I come from a family of four daughters. My father was never really in the picture, but I never felt the absence of a father-figure in the house; Mama has been such a role model in that sense. She would say “whatever you want to do, you can do it”. Whenever we would complain about not having a brother to help us fix household things, she would push us to learn how to do it ourselves.
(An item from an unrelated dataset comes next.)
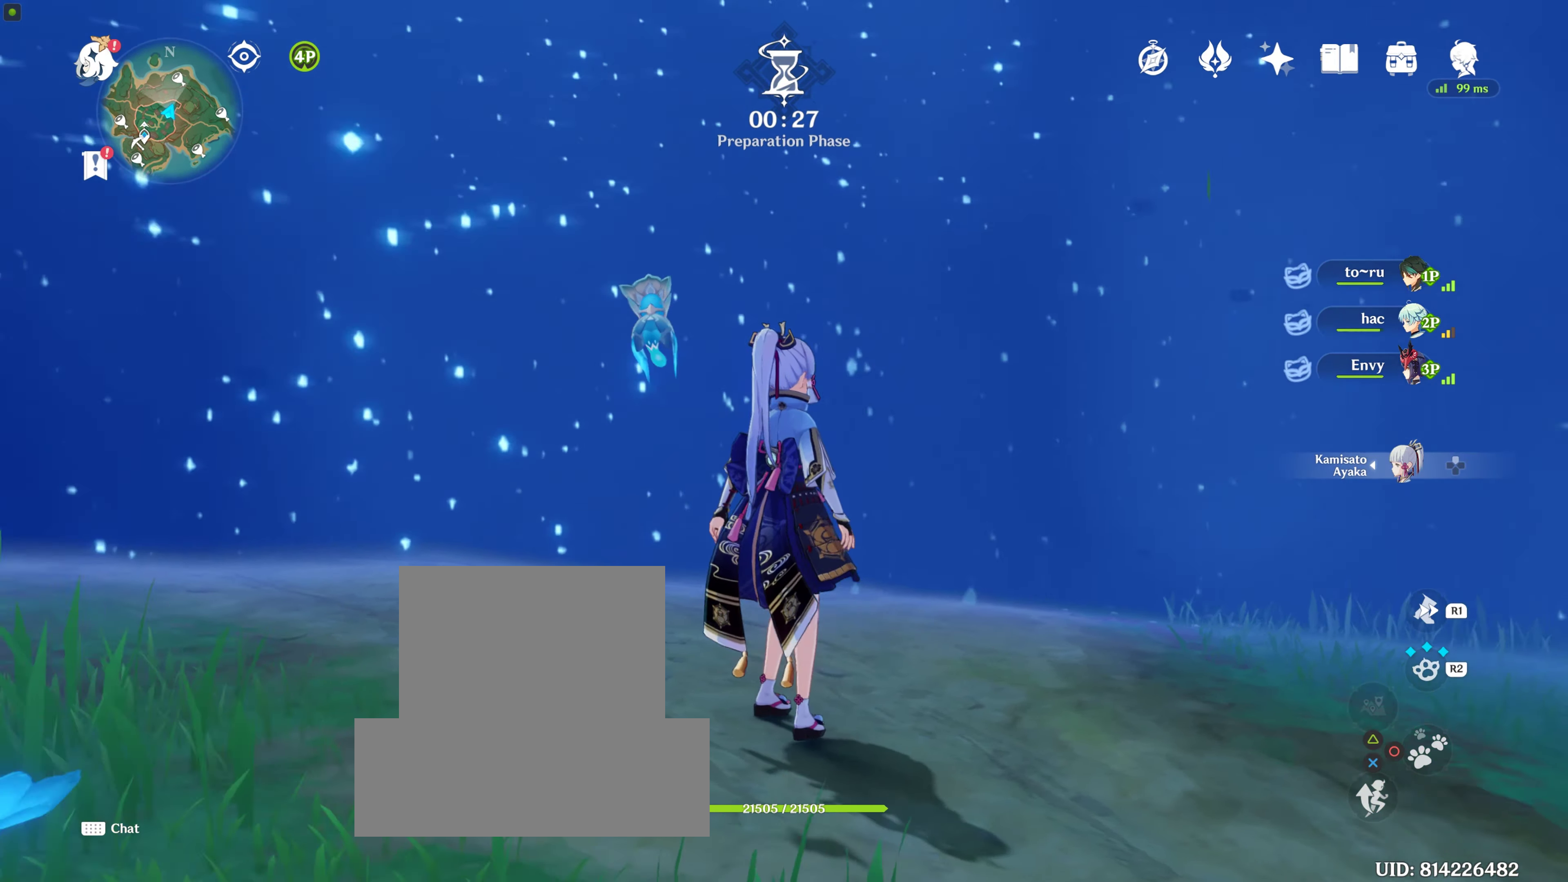
{"buttons": [], "left_stick": "center", "right_stick": "center", "events": [[133, "right_stick", "center"]]}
Growing up in Nairobi was both very challenging and frustrating because of the way women are treated here. My mother shielded us from much of the violence against women in our society but I began to notice these things slowly as I grew up. From that moment, I started to have a strong opinion and became very vocal on the issue of sexual and gender-based violence, though I came to realise that no one likes a militant woman [laughs]. Being called a “hooker” by the police because I am walking alone after 9pm in a neighbourhood like Westlands [an affluent neighbourhood in Nairobi] and having to beg them not to take you to jail and feeling nervousness in my heart for my safety when I am walking home at night are just some of many examples of how harassment affects your day-to-day activities. At times you just do not want to leave your house or take the matatu anymore because no matter how you look, how you dress or how you speak to people, women are targeted because they are women; this is such a normalised issue here that, at the end of the day, many cases of harassment go unreported. Girls and women of all ages have to learn how to protect themselves. In Mathare [one of Nairobi’s biggest urban settlements], for example, women old enough to be grandmothers are learning self-defence to protect themselves from rapists.
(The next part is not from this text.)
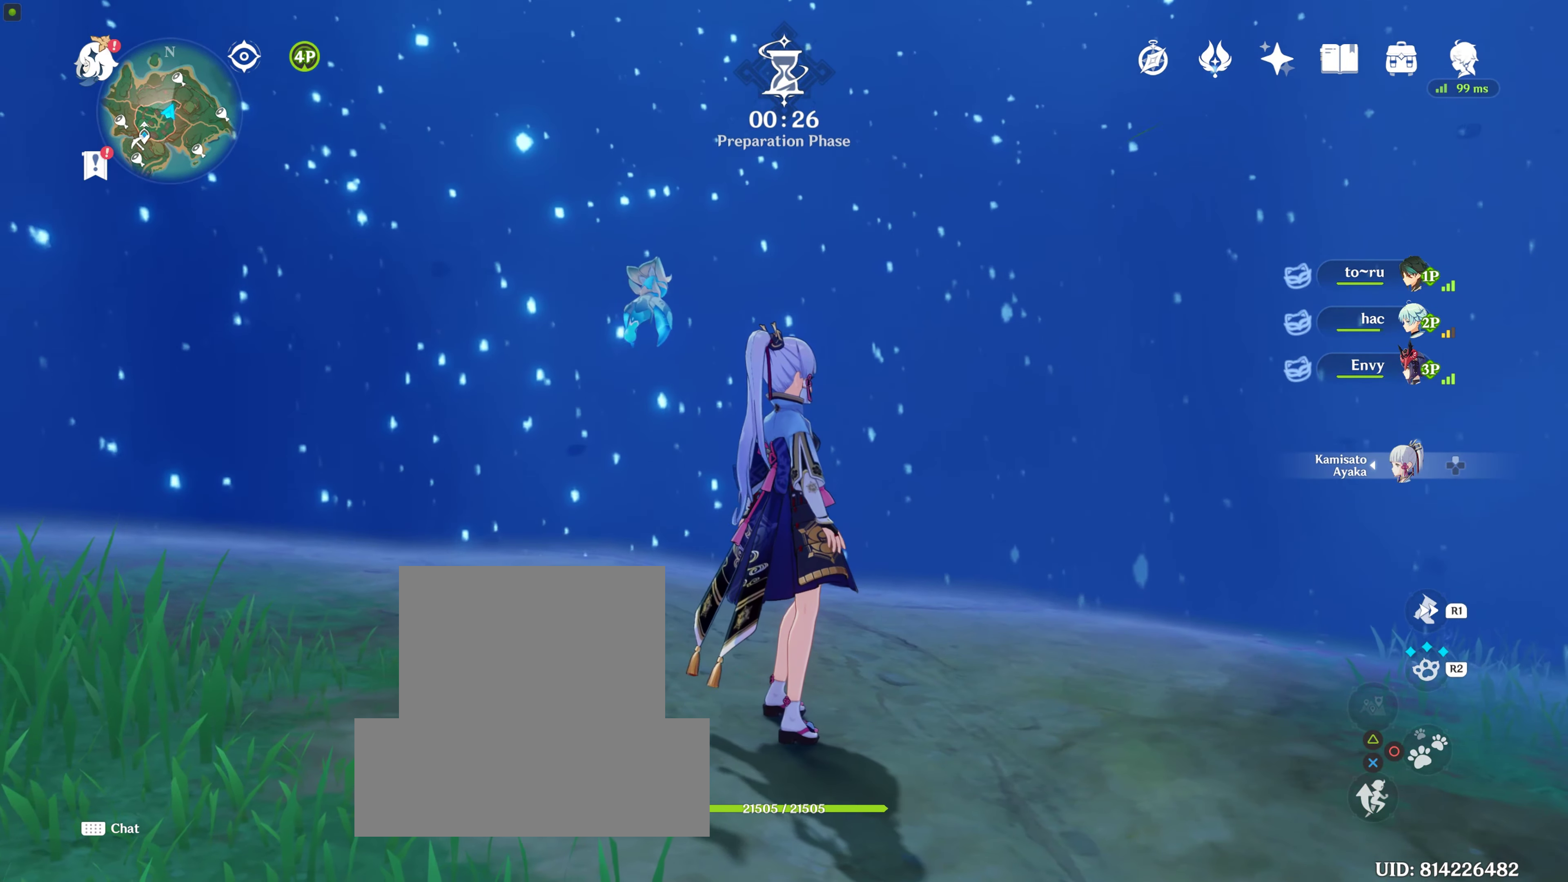
{"buttons": [], "left_stick": "center", "right_stick": "center", "events": []}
My passion to work in the human rights field was sparked when I was sent to study in a high school for underprivileged Maasai girls, in Kajiado County. That is when I realised how lucky I had been in life and how hard work can really pay off, regardless of one’s background. Back then, one of my sixteen-year-old classmates dropped out of school because she got pregnant but the other girls were not surprised at this. I then did some research on this issue, trying to find out how to help certain girls from certain communities and I befriended some people in Narok who were rescuing girls from early marriages and putting them in school.
When I joined Law School in 2010, I got to read and understand every single aspect of the Constitution and basic human rights. Then, during my second year of College, while as I was carrying out an internship in an organisation that deals with community sanitation and hygiene, I went to Mathare for the first time. As you go deeper into the settlement, you see the vast disparity between Mathare and other parts of Nairobi. The more time I spent in Mathare, the more I realised that everyone ought to have the same rights and the same opportunities as people elsewhere in Nairobi. If you look beyond the stereotype of Mathare as being a “collection of slums” or “one of the oldest slums in Africa”, you see a vibrant community of people who are just looking to make a living. Of course, some things need to change, but there is nothing wrong with being from Mathare.
After Law school, I decided I wanted to use my skills for people who cannot defend or protect themselves. That is when I came across Nonviolent Peace Force (NP), an international organisation that works on civilian protection. I made the leap and spent a year in the Philippines working for this organisation because I was eager to see in practice how civilians can receive effective training in order to protect themselves. What I loved most about working for NP was its principles of non-violence and non-partisanship, and the fact that the local partners are considered the most important people pushing for change. One of my motivating factors as a human rights defender is interacting with the communities and helping them to come up with ways that they can change situations or advocate for their rights and needs.
I wish that women human rights defenders, as well as the issues we fight for were better acknowledged. There are so many people, women and men, who are doing their best to protect girls and women in their communities whom we never hear about. Being a woman human rights defender can be demotivating at times; I sometimes feel that nothing will ever change and I ask myself: “Who am I helping? How is this helping?” However, I can definitely say that being part of this group of Toolkit Organisers has been a wonderful experience so far because I get to share, work and network with like-minded and inspiring human beings with strong voices, who never back down regardless of the numerous obstacles that come their way.